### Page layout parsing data
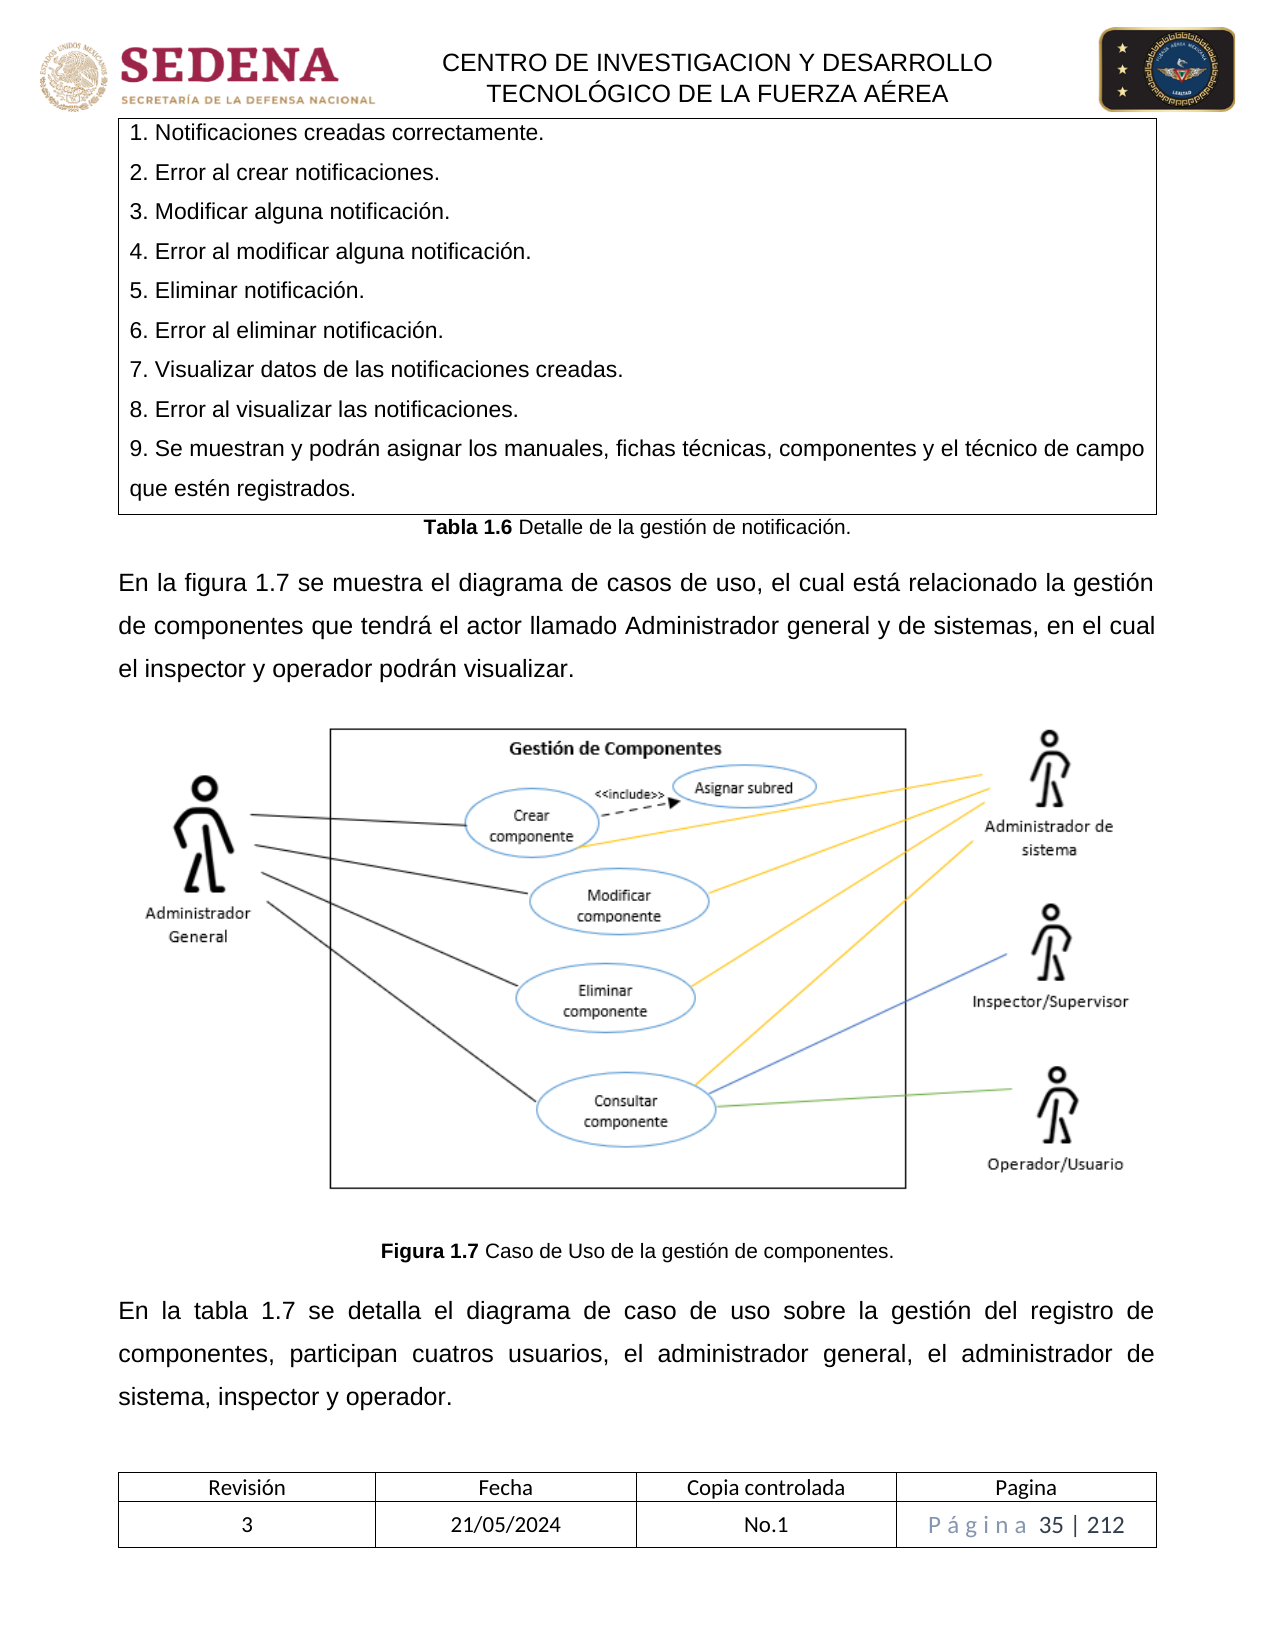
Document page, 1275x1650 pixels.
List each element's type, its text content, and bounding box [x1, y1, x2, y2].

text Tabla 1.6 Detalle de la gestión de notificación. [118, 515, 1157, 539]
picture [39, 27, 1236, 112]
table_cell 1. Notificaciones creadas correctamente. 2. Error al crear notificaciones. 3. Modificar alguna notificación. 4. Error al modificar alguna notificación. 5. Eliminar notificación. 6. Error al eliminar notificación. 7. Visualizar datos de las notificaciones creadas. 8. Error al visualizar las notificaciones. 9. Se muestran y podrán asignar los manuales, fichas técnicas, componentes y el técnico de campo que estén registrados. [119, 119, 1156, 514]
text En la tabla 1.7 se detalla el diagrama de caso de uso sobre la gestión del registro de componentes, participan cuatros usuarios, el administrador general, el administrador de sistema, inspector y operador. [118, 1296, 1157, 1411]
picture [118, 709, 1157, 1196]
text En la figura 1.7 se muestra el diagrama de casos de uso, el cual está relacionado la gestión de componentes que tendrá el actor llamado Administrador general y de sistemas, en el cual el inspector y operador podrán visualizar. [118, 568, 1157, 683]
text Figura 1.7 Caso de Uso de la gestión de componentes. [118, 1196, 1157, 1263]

### Task objective
Return each line from the data where the string "general" can be found.

### Exercise answer
text En la tabla 1.7 se detalla el diagrama de caso de uso sobre la gestión del registro de componentes, participan cuatros usuarios, el administrador general, el administrador de sistema, inspector y operador. [118, 1296, 1157, 1411]
text En la figura 1.7 se muestra el diagrama de casos de uso, el cual está relacionado la gestión de componentes que tendrá el actor llamado Administrador general y de sistemas, en el cual el inspector y operador podrán visualizar. [118, 568, 1157, 683]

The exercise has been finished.